Curlz is Shit.

A documentary about a typeface sounds pretty boring I know; yet for me at least, Helvetica was anything but boring. Maybe it is because I come from a town with a prestigious design school, and some of my good friends are graphic designers, or maybe it is because once I saw this film I began to realise Helvetica was everywhere.

Example. I paused Helvetica to get up and get a cup of coffee. While I waited for the jug to boil low and behold there it was in the flyer for a well-known supermarket. Afterwards, on a drive into town I saw it everywhere, from the signage of major chain stores, to the small name on the side of a plumbers van door, it’s even on road signs. It was like putting on a pair of Hoffman Glasses from John Carpenter’s They Live and suddenly being able to see what had always been all around me.

The documentary is good at balancing views on Helvetica. Some love it while others hate it. Most interestingly however is that the film more widely looks at the graphic design industry and the various changes it has gone through from modernism through to its bastard child post-modernism. There are interviews with radical dudes like Sagmeister and Wim Crouwel, as well as a look at the process of type design by Matthew Carter, which is particularly fascinating. Helvetica also boasts a good soundtrack with tracks by Fourtet, Caribou and Battles and flies by at a suitably brief 80 minutes.
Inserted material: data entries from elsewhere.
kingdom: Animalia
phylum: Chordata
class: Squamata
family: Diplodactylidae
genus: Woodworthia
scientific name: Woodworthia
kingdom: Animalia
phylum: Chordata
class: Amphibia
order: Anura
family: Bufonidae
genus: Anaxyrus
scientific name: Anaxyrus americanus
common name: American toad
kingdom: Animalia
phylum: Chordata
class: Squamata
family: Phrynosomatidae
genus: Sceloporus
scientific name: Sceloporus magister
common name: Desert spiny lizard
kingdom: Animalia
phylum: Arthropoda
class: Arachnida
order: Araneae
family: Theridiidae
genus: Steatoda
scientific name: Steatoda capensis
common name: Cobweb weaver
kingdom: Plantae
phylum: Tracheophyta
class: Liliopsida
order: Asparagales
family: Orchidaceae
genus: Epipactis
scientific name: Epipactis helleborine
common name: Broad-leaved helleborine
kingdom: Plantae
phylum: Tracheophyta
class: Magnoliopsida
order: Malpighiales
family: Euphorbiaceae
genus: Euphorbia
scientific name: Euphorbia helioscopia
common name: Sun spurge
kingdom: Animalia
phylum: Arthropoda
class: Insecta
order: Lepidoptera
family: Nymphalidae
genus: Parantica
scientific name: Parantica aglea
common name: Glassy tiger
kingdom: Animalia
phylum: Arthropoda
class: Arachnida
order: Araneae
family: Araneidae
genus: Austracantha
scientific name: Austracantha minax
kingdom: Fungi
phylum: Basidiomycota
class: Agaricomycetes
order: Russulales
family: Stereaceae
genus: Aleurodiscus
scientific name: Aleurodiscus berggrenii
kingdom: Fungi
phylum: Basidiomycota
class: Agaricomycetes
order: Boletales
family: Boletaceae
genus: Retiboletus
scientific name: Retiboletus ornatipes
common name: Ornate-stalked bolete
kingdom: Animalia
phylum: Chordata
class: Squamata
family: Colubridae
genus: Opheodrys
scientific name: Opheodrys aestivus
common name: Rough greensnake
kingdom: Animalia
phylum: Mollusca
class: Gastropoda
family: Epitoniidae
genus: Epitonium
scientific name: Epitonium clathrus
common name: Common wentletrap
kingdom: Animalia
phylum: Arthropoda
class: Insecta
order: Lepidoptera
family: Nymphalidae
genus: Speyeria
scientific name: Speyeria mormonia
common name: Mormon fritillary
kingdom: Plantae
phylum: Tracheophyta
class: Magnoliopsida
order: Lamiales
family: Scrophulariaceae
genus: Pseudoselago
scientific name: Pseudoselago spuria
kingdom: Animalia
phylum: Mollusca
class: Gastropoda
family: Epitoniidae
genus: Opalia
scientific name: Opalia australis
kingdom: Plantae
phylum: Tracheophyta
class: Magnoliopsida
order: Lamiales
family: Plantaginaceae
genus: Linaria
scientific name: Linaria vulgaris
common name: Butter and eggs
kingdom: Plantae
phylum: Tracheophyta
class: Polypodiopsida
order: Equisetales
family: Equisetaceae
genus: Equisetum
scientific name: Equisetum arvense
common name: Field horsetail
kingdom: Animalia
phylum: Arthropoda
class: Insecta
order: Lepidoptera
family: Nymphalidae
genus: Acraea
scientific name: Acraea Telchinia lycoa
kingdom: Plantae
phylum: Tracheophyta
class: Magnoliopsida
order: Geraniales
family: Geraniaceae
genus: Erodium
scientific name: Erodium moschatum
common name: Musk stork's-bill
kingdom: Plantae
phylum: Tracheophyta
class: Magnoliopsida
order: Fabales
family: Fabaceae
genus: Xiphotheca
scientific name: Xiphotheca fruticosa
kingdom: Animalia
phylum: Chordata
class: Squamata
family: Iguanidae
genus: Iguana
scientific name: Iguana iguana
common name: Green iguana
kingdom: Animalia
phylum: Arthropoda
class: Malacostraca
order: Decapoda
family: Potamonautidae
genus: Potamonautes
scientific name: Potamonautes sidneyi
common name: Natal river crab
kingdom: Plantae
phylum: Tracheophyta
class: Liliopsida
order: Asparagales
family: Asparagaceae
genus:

Anyway, there are two other reasons for this post. One is to apologise to type fiends for my unwitting use of the lame Helvetica clone Arial. Upon attempting to remedy this I just discovered WordPress won’t let me so I’ll continue to be an Arial laughing stock (at least I hope this type is actually Arial, if it’s not then nail me to a capital T). Shit. All my design friends must have been secretly scoffing at me for months. Secondly, speaking of design friends, one of the most radical I know is my old school chum Tyrone Ohia. He has a wild bonaza of a blog called Te Blog, where he spends quite a lot of time looking at type and book design. Check it out. His two-part evaluation of a jovial publication called Camping and Cooking is a joy.

I will confess I like Helvetica (the film) as well as Helvetica (the typeface). As one interviewee explains there seems to be something about it that is pleasing to the eye for some almost intangible reason. Having said that, it’s also the font of choice for those goddamn corporations that we all know do nothing but ruin society. Someone should make a documentary about that. Or maybe just a sequel to Helvetica about how shit Curlz is. I know I’d champion that film.